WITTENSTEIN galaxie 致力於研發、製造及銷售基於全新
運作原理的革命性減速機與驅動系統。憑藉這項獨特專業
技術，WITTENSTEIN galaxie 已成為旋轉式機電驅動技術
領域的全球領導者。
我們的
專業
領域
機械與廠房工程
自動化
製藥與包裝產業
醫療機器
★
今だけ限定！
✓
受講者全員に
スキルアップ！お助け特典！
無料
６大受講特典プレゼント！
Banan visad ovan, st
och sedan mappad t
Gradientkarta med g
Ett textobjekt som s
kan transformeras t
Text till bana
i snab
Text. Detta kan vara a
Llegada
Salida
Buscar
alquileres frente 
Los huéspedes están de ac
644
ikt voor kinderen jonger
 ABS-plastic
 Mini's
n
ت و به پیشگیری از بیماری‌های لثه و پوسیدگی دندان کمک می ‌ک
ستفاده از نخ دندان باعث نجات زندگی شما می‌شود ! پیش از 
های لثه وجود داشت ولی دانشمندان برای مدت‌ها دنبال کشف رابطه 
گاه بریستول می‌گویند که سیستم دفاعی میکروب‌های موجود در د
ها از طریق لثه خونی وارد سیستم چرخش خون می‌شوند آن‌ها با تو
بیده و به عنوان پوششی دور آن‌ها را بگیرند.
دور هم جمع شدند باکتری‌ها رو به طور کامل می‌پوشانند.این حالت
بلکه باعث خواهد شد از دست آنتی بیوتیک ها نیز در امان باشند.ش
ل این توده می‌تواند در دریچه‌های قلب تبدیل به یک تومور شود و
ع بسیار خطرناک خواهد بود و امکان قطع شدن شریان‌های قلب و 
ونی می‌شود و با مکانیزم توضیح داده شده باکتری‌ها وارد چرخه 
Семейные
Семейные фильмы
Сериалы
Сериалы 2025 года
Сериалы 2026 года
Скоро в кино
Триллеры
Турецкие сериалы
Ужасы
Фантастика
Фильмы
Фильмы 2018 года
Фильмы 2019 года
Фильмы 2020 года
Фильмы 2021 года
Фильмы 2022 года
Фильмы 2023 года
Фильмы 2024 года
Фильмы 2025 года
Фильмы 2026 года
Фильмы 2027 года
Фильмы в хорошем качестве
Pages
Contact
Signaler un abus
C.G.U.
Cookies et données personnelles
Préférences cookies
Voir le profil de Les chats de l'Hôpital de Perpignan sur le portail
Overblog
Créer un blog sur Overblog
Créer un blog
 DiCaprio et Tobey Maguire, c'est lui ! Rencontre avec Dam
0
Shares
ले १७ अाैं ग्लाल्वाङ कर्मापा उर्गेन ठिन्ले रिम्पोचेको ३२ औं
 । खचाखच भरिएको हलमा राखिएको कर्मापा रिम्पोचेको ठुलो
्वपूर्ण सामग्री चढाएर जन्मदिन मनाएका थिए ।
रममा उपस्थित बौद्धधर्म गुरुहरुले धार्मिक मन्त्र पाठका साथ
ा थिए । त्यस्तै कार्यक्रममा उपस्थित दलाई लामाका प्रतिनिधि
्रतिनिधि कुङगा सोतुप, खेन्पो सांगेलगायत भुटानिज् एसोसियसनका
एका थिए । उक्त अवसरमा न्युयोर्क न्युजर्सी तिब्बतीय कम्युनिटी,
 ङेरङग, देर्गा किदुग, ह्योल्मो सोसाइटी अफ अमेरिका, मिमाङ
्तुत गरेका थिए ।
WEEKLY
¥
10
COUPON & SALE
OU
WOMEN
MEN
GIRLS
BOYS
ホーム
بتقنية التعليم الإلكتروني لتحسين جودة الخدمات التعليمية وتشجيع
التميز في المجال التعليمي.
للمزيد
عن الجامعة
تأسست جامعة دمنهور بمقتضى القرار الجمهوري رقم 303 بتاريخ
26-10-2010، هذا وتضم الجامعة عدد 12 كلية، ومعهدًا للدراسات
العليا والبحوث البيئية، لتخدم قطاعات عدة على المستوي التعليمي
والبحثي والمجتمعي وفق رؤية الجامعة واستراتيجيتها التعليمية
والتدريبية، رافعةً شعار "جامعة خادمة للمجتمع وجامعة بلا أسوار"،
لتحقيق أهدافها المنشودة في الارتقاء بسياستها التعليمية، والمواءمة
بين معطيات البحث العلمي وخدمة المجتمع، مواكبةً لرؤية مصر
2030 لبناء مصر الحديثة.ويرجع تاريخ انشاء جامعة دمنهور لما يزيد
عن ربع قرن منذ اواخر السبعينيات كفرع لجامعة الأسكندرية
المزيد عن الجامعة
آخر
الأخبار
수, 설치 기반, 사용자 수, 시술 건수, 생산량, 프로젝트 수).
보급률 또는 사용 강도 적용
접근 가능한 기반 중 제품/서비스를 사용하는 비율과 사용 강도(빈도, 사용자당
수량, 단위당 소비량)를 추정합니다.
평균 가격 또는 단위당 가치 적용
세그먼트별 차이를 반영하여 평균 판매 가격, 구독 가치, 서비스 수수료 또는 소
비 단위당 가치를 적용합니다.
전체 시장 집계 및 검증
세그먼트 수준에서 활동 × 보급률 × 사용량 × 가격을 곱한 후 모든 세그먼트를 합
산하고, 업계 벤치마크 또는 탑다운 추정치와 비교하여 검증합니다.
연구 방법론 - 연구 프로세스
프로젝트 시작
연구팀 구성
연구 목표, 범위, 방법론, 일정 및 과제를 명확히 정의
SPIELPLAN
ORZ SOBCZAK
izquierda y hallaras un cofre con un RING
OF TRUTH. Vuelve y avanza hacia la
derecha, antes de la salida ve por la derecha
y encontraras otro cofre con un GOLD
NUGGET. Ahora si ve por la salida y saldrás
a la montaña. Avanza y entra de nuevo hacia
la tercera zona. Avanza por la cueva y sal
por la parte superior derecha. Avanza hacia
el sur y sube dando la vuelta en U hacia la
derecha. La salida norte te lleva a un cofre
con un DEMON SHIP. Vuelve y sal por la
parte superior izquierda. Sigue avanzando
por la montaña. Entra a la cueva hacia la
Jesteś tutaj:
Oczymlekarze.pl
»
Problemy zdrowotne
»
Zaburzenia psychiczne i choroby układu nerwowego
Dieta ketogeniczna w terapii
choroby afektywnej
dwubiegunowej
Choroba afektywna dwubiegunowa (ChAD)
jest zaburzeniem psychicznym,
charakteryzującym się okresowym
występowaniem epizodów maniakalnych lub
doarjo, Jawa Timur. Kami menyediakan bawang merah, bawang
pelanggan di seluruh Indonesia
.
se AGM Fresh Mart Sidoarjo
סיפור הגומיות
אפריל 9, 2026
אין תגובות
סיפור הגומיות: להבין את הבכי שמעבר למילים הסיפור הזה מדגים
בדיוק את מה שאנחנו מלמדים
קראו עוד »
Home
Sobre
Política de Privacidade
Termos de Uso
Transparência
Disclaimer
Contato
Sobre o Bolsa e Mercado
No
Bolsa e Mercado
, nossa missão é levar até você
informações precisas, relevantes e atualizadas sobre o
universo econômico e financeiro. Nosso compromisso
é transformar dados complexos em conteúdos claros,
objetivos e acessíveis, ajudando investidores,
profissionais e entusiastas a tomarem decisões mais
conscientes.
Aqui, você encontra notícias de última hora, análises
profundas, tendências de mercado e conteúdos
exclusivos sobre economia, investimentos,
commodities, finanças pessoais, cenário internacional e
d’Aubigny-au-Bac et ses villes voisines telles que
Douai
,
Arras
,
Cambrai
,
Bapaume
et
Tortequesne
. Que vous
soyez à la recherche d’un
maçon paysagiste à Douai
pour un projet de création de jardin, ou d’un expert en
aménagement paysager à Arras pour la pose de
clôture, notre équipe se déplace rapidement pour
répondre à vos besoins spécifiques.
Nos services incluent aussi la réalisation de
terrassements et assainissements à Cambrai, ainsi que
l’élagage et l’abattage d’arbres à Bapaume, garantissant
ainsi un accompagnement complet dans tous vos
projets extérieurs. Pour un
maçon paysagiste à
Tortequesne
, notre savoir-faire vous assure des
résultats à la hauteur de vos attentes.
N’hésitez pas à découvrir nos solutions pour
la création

◇ ◇ ◇ ◇ ◇

**ACTIVITY:** Print the items from the start through the line containing "بیده و به عنوان پوششی دور آن‌ها را بگیرند.", including that line, with each line unchanged.

**RESULT:**
WITTENSTEIN galaxie 致力於研發、製造及銷售基於全新
運作原理的革命性減速機與驅動系統。憑藉這項獨特專業
技術，WITTENSTEIN galaxie 已成為旋轉式機電驅動技術
領域的全球領導者。
我們的
專業
領域
機械與廠房工程
自動化
製藥與包裝產業
醫療機器
★
今だけ限定！
✓
受講者全員に
スキルアップ！お助け特典！
無料
６大受講特典プレゼント！
Banan visad ovan, st
och sedan mappad t
Gradientkarta med g
Ett textobjekt som s
kan transformeras t
Text till bana
i snab
Text. Detta kan vara a
Llegada
Salida
Buscar
alquileres frente 
Los huéspedes están de ac
644
ikt voor kinderen jonger
 ABS-plastic
 Mini's
n
ت و به پیشگیری از بیماری‌های لثه و پوسیدگی دندان کمک می ‌ک
ستفاده از نخ دندان باعث نجات زندگی شما می‌شود ! پیش از 
های لثه وجود داشت ولی دانشمندان برای مدت‌ها دنبال کشف رابطه 
گاه بریستول می‌گویند که سیستم دفاعی میکروب‌های موجود در د
ها از طریق لثه خونی وارد سیستم چرخش خون می‌شوند آن‌ها با تو
بیده و به عنوان پوششی دور آن‌ها را بگیرند.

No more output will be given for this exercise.